# Introducing GlassSolver, back and better than ever!



## CubePhysics (Feb 10, 2014)

Heeeello everyone! Some of you may remember GlassSolver, the far-fetched application that would optimally solve any (yes, any, meaning 2x2s, 3x3s, 4x4s, and 5x5s) Rubik's cube you have in your hand by just taking some pictures? Well, we're back! And prepared! Original post from the Python Newsgroup:


> Google Cloud Platform and GlassSolver Project
> I am fully ready to invest in the Google Cloud Platform, and bring with me my very own idea: Glass Solver (Sometimes called GlaSolver). Long story short, this application for Google Glass will connect to the Cloud to retrieve God's Algorithm for the cube sitting in front of you by doing a series of scans of the cube. But, that (specifically) is not what I came here for. In order to have all these algorithms, I have to make them first. One important detail that is probably worth mentioning is the fact that this application will support no only 3x3s. It will also support 2x2s,4x4s,and 5x5s. The last 2 mentioned have not been done before. God's Number has never been found for the 4x4 or 5x5 cube. But thanks to Google and their Compute Platform, it is possible. I myself am relatively new to Python. My experience is in Java primarily. Again, long story even shorter, I am asking for a Python (2.7 please!) script for each cube. Thanks for reading this and possibly for your script! Also I should mention that I will credit whomever writes the scripts. I have contacted Google on their Compute Engine which would execute these scripts. I am await a reply!

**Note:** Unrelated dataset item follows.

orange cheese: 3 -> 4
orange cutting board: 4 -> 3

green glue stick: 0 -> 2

https://groups.google.com/forum/#!topic/comp.lang.python/Lc4XHv9mlSM

That was there, and now I am here! I am looking for anyone who can script for any of these cubes!

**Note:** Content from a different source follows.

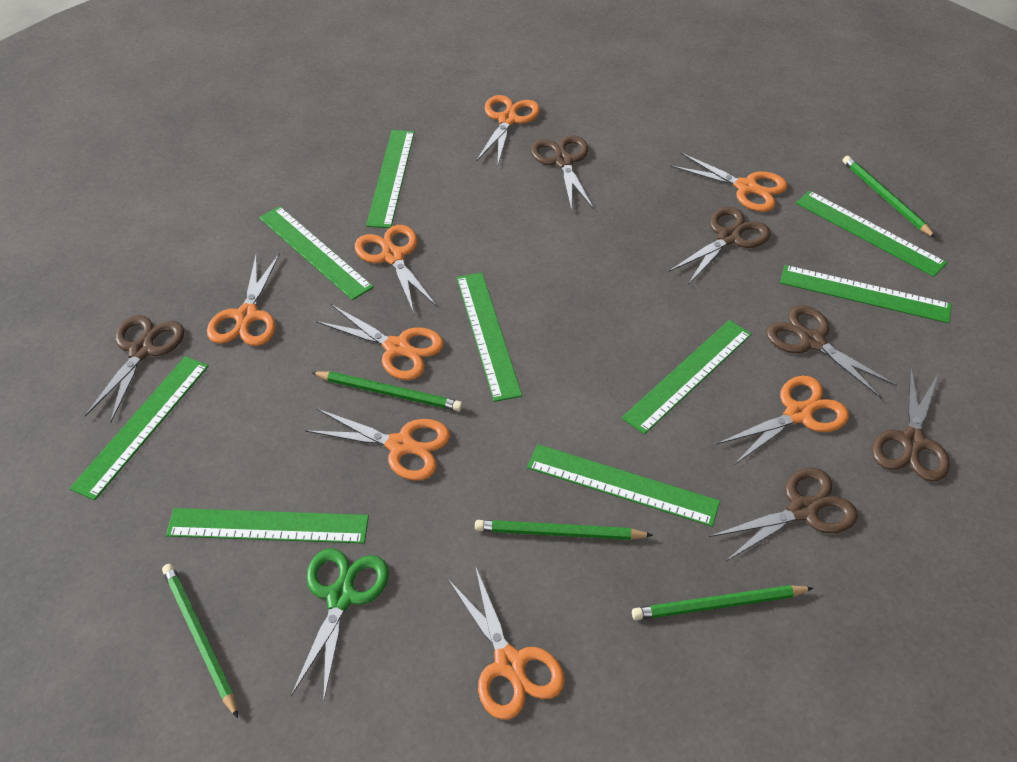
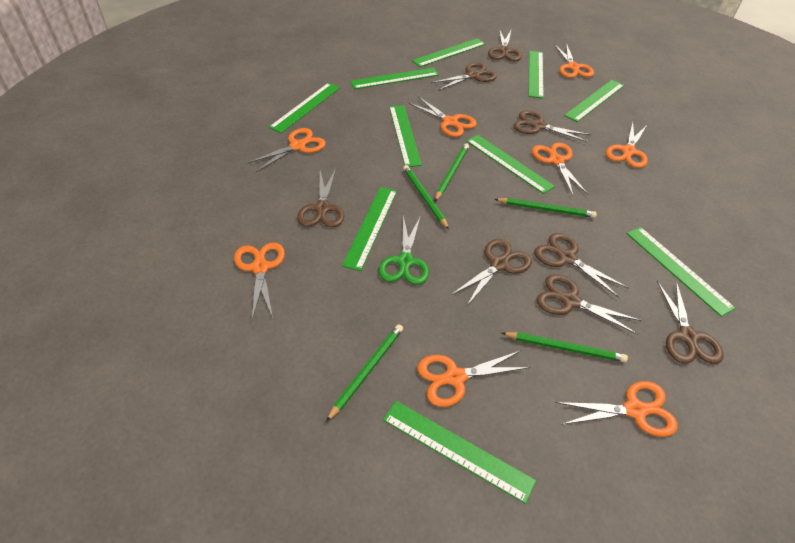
brown scissors: 6 -> 8
green ruler: 9 -> 10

NOTE: For any of you who are going to reply a measly "It's not possible" I will tell you now: *go away*. No one wants to hear that a cube with over 30 digits of permutations can't be optimally solved. Why, you ask? *Because it is.*


----------



## mark49152 (Feb 10, 2014)

OK, let me go first. So, not only are you going to attempt impossibly large searches for 4x4 and 5x5 optimal solutions, while the poor Glass wearer sits and waits for a few decades, but you are going to do it with... a Python script? That you're not even going to write yourself?

This thread is going to be so much fun!


----------



## ChickenWrap (Feb 10, 2014)

How is it "back and better than ever" if the scripts haven't even been written? You don't have a useable product yet...


----------



## Lucas Garron (Feb 10, 2014)

CubePhysics said:


> NOTE: For any of you who are going to reply a measly "It's not possible" I will tell you now: *go away*.



It's not possible.

I'm closing this thread. If you're seriously interested in this project, please do some research to figure out what is a realistic project, and don't make it look like you're trying to exploit this forum for "scripts".


----------